(EXERCISE INPUT Opens)

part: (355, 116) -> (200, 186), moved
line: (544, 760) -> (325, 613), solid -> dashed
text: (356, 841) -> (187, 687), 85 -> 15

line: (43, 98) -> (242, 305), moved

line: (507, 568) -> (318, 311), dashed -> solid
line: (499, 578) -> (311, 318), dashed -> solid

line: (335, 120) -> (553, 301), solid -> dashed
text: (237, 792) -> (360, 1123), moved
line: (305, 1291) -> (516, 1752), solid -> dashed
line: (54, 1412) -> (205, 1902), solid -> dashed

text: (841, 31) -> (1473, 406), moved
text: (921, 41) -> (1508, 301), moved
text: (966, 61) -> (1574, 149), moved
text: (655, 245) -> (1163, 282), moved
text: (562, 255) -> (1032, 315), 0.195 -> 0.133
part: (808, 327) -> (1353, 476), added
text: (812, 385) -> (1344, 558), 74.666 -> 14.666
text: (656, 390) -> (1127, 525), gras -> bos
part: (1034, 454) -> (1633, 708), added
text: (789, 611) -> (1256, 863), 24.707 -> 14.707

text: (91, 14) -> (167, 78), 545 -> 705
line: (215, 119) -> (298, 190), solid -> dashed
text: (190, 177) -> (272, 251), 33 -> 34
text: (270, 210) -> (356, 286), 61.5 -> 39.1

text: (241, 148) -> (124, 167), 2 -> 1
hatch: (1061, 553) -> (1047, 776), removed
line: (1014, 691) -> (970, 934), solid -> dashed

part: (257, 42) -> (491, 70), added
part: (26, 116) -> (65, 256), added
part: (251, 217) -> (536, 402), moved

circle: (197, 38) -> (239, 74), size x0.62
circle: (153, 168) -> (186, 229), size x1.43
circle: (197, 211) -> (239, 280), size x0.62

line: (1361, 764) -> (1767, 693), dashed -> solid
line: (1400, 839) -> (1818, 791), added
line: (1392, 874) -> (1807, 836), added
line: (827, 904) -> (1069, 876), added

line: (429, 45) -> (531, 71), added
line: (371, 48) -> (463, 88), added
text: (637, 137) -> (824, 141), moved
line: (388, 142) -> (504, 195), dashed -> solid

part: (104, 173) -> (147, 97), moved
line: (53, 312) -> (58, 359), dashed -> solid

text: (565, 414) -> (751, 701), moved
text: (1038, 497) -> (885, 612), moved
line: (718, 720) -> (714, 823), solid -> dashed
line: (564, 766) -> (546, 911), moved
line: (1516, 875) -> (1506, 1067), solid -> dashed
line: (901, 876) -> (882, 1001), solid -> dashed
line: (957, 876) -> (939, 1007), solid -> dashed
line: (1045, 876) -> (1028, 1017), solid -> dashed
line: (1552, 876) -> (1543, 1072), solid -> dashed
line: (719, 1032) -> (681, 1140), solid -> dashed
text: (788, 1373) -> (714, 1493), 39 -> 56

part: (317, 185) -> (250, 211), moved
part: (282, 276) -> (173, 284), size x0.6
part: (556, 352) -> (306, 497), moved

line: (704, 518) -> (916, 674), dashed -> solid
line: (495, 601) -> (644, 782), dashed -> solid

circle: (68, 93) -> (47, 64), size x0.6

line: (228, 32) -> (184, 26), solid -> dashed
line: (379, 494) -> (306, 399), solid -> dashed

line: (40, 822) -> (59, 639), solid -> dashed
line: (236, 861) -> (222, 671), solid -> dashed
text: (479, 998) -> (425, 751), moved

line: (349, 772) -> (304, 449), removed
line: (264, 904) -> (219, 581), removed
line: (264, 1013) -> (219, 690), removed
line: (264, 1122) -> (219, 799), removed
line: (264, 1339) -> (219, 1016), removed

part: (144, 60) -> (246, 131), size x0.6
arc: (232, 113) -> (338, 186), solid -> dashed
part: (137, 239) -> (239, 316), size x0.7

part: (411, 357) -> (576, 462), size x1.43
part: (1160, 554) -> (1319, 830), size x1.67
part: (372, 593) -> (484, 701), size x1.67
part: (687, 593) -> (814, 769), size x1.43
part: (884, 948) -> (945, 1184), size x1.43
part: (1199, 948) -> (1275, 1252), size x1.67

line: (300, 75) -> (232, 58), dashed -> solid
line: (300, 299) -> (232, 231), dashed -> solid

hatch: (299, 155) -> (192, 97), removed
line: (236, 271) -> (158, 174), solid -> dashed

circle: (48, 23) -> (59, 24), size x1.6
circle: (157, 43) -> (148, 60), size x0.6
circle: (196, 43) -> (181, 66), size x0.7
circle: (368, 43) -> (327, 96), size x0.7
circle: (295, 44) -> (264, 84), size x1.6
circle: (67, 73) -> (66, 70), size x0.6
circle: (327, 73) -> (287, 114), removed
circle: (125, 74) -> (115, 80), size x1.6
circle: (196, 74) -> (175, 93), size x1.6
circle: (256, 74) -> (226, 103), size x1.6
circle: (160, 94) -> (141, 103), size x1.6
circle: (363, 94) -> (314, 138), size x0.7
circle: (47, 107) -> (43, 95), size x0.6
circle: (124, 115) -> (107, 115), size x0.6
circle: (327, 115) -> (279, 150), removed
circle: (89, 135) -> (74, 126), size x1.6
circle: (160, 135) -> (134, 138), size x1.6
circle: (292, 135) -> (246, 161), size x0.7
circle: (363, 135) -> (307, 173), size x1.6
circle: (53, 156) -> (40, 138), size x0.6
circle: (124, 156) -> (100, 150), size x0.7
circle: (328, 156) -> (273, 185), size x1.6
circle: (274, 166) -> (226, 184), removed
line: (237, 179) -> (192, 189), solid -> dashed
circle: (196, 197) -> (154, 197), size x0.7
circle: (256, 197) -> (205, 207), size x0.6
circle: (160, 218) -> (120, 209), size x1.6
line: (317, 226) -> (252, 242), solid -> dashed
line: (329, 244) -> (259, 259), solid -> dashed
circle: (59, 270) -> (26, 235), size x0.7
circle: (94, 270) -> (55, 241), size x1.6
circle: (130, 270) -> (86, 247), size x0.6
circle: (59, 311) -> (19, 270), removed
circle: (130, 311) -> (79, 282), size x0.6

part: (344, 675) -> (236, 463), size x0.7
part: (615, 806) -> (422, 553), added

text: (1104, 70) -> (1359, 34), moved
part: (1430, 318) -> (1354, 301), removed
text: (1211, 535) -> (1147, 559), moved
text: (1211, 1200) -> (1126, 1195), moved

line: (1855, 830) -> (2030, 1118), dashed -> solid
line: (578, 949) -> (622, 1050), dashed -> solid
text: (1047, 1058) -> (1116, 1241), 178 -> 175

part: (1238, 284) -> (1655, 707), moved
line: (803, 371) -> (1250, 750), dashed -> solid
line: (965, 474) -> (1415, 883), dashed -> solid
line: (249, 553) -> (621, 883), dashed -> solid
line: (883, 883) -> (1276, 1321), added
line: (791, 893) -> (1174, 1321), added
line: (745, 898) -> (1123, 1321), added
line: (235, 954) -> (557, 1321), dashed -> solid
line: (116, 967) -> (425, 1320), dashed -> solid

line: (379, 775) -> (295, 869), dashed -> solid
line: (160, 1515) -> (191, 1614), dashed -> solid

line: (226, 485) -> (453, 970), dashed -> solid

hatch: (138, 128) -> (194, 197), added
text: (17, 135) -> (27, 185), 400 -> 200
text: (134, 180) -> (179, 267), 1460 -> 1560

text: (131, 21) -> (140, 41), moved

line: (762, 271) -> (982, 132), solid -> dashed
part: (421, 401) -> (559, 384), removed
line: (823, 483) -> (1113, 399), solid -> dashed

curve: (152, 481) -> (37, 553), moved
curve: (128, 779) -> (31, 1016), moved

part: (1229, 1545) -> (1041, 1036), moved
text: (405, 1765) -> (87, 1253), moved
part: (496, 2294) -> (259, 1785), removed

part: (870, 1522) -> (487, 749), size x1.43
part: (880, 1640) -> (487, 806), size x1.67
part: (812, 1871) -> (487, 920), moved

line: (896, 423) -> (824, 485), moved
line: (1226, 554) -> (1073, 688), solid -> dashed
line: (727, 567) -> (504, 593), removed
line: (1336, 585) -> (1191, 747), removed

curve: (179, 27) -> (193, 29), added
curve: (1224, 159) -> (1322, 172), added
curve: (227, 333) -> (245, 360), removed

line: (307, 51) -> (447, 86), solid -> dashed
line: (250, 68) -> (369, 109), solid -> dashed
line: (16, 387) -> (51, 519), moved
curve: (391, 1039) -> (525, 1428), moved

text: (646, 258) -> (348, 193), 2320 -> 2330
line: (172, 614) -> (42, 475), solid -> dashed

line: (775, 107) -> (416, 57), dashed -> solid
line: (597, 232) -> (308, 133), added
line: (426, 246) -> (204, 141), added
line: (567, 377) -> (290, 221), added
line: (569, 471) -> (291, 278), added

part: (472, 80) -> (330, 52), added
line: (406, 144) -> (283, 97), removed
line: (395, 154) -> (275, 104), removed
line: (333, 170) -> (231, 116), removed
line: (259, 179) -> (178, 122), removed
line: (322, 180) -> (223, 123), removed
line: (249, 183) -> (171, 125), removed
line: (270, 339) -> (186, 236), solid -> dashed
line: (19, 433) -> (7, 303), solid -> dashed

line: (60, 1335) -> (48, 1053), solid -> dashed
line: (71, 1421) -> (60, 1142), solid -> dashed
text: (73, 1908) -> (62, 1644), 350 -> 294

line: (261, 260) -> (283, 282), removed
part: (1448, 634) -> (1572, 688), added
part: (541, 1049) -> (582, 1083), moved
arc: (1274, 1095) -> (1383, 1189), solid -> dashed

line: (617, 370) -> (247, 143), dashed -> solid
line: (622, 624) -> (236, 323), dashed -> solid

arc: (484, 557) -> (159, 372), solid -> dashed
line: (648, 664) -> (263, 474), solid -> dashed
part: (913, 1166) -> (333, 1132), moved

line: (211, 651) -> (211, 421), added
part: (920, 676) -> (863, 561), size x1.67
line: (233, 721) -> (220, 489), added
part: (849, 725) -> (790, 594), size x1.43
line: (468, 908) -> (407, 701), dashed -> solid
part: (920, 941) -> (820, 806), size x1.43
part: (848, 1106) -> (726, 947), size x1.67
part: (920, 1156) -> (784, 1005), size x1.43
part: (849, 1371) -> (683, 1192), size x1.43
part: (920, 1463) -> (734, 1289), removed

(EXERCISE INPUT Closes)

GOAL OF THE EXERCISE: Write out only the lines that run from the line containing "line: (406, 144) -> (283, 97), removed" through the line containing "line: (19, 433) -> (7, 303), solid -> dashed", both included, exactly as they appear above.

REPLY TO THE TASK:
line: (406, 144) -> (283, 97), removed
line: (395, 154) -> (275, 104), removed
line: (333, 170) -> (231, 116), removed
line: (259, 179) -> (178, 122), removed
line: (322, 180) -> (223, 123), removed
line: (249, 183) -> (171, 125), removed
line: (270, 339) -> (186, 236), solid -> dashed
line: (19, 433) -> (7, 303), solid -> dashed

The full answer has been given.